- Born: Delhi, British India
- Died: New Delhi, India
- Other name: Lala Ji
- Organization: Bharat Mata Society
- Known for: Indian independence movement ; Delhi conspiracy case
- Political party: Indian National Congress

= Lala Hanumant Sahay =

Indian freedom fighter

Lala Hanumant Sahay (also referred to as Lala Ji) was an Indian nationalist revolutionary and freedom fighter from Chandani Chowk, New Delhi. He was part of the group convicted of an assassination attempt on Charles Hardinge, Viceroy of British India, in December 1912.

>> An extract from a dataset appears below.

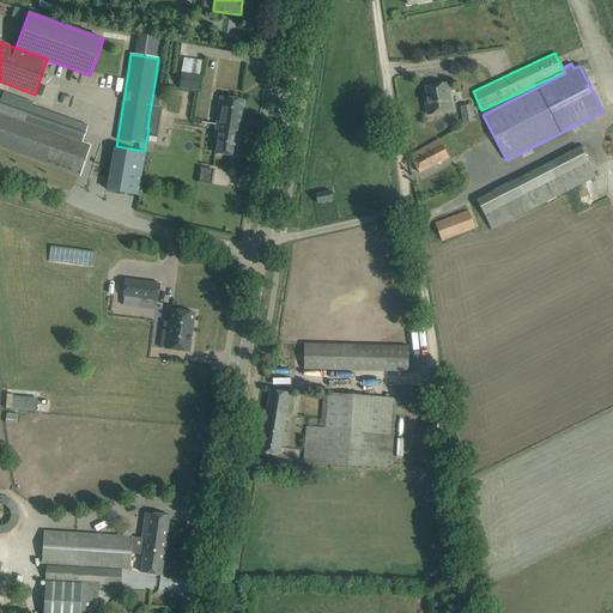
[(200,76),(181,73),(180,87),(199,90),(200,76)]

==Introduction to independence movement==
Lala Ji was a businessman and wholesaler of foreign goods in Chandni Chowk, New Delhi, who became committed to the Indian independence struggle after regaining contact with his childhood friend, Har Dayal. He opened a national school in his house in Chailpuri, and appointed fellow revolutionary Master Amir Chand as the principal. This school of his house and the reading room of its library became a secret base for many revolutionaries, including Rash Behari Bose, Master Awadh Bihari, and Basanta Kumar Biswas. In 1907, Lala Ji became an active member of the Bharat Mata Society, formed under the leadership of Sufi Amba Prasad.

==Hardinge incident==

In December 1912, when Charles Hardinge, Viceroy of British India, decided to leave Calcutta to move his capital to Delhi, Rash Behari Bose drew up a hasty plan to assassinate him, and Sahay became involved in the plot. On 23 December 1912, Bose threw a homemade bomb into the Viceroy's howdah as the ceremonial procession was moving through Chandni Chowk, seriously injuring Hardinge and killing one of his staff. To avoid arrest, Lala Ji left Delhi and hid in the house of his friend Sundar Lal in Solan, in the hills of Shimla. He was discovered at this house by police who were looking for Sundar in relation to another case.

Lala Ji was co-accused along with Master Amir Chand, Master Awadh Bihari, Bhai Balmukund and Basanta Kumar Biswas for the attack, and was sentenced to life imprisonment in Kalapani jail in the Andaman Islands, later decreased to seven years. The other four defendants were sentenced to death.

==Later life==
After his release from prison, Lala Ji joined Indian National Congress, and was jailed several more times before Indian independence in 1947.